THUNDER BAY – POLITICS – Thunder Bay voters will elect a new Mayor on October 24, 2022. As part of our 2022 election coverage NetNewsLedger reached out to all of the candidates for Mayor with these questions on the issue of crime.
We received responses from Clinton Harris, Gary Mack, Robert Szczepanski, and Peng You. No response was received from Ken Boshcoff.
Here are the responses:
Crime is increasingly seen by residents as one of the top problems. What will you do to make our community safer?
Answer: Crime has always been a top priority for the citizens of Thunder Bay and addiction and mental health are huge issues in our community. Although a significant amount of funds are spent on this service and although our police service is doing the best that they can, I believe that we need to re-focus our efforts on the front line and put the dollars there that will make a difference. We encourage and support our police service both publicly and financially and I am a firm believer in the neighbourhood (community) policing model. The program worked in Thunder Bay but was stopped. Crime in one high crime area of the City was reduced by 27%. Storefront offices throughout the city, with assistance of the business community and organizations, could also negate the need for millions of dollars spent on a new headquarters. I am sure that the business community would love to participate in making our City safer and it would also give them a sense of ownership in the program.
Recently, elected MPP Kevin Holland has stated that it is one of his top priorities. I know, given my positive connections with the current government, that I will be able to work with Kevin and the Premier of Ontario to address this problem that plagues our city and affects community safety. I will also push to have more support and resources from the Province available to combat guns and gangs and will collaborate with other police services and organizations. We also need to take advantage of new technologies that are available.
Programs for engagement of at risk youth with police are a must. If the police engage with at risk youth early through programs such as sports, fishing and martial arts, etc., it is proven that these youth are going to grow to respect and view them as friends, not foes. These programs have been productive in many communities in Canada and the USA.
Most of our discussion of late has been on administration, and although that is necessary, it does little to support the efforts made in the moment on the street.
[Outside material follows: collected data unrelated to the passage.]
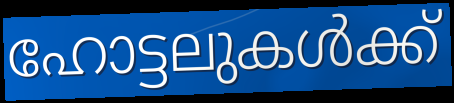
ഹോട്ടലുകൾക്ക്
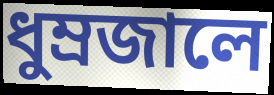
ধুম্রজালে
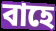
বাহে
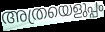
അത്രയെളുപ്പം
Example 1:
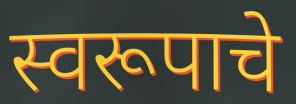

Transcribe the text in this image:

स्वरूपाचे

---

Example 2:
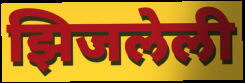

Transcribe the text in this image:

झिजलेली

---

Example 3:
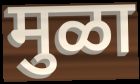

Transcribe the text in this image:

मुळा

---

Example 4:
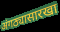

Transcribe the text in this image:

अंगठ्यासारखा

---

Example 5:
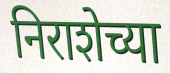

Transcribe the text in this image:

निराशेच्या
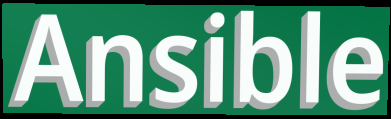
Ansible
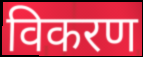
विकरण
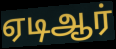
ஏடிஆர்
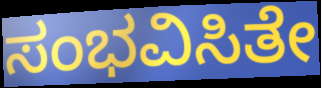
ಸಂಭವಿಸಿತೇ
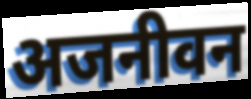
अजनीवन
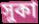
সুকা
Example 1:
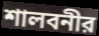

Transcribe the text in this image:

শালবনীর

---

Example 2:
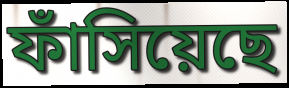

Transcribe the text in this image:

ফাঁসিয়েছে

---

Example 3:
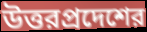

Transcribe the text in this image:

উত্তরপ্রদেশের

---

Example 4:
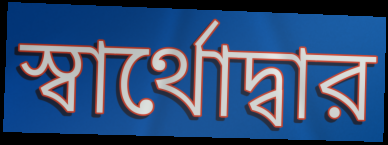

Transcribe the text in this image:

স্বার্থোদ্বার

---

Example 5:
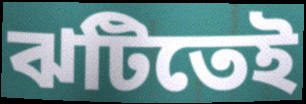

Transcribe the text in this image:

ঝটিতেই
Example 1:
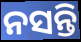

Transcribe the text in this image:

ନସନ୍ତି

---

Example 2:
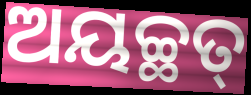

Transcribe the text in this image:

ଅୟଚ୍ଛତ୍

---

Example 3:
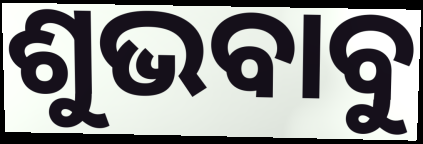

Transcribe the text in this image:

ଶୁଭବାବୁ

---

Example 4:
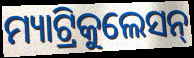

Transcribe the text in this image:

ମ୍ୟାଟ୍ରିକୁଲେସନ୍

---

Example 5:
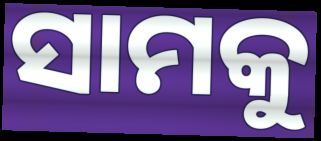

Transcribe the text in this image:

ସାମକୁ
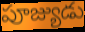
పూజ్యుడు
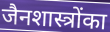
जैनशास्त्रोंका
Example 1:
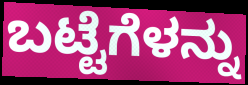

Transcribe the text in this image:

ಬಟ್ಟೆಗೆಳನ್ನು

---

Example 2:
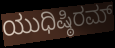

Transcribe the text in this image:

ಯುಧಿಷ್ಠಿರಮ್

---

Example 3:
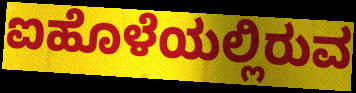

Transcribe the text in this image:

ಐಹೊಳೆಯಲ್ಲಿರುವ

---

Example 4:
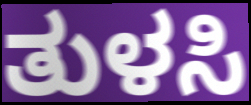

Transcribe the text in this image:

ತುಳಸಿ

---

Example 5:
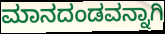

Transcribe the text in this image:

ಮಾನದಂಡವನ್ನಾಗಿ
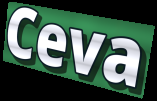
Ceva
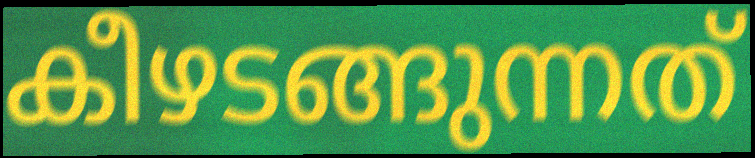
കീഴടങ്ങുന്നത്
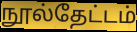
நூல்தேட்டம்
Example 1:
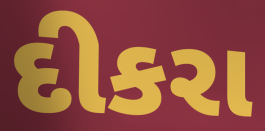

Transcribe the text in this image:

દીકરા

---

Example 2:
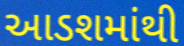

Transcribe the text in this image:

We want to feel safe. We want to make our City unwelcome to those that perpetuate crime.
As Mayor, what role do you see as far as the Police Services Board and policy in Thunder Bay will be?
Answer: As far as the role of Mayor with the PSB is concerned, I would like to say that for too long the Mayor and Council have had little, to no, say in how the police service operates. Chiefs of Police seem to dictate how things will be with little consultation with the Mayor and Council who approve the budget.
The Police Services Act ensures that no one interferes with the day-to-day operations of the Police Service. But, having said that, the Mayor and Council, through the Police Services Board, have a say in policy matters, and this has been a failure of previous Boards.
As Mayor, I will make arrangements to meet with the Solicitor General of Ontario and the Chair of the OCPC and indicate my desire to normalize the current situation with the TBPSB. No City and no Police Service should ever find themselves in the situation that we are in. In concert with the Chief of Police, the PSB, City Council, Fort William First Nation, NAN, and members from the Thunder Bay Community at large, I will form a Police Advisory Council. This Council will help set police policy and work with OCPC on a go forward basis so policing decisions for policy fall on the entire community.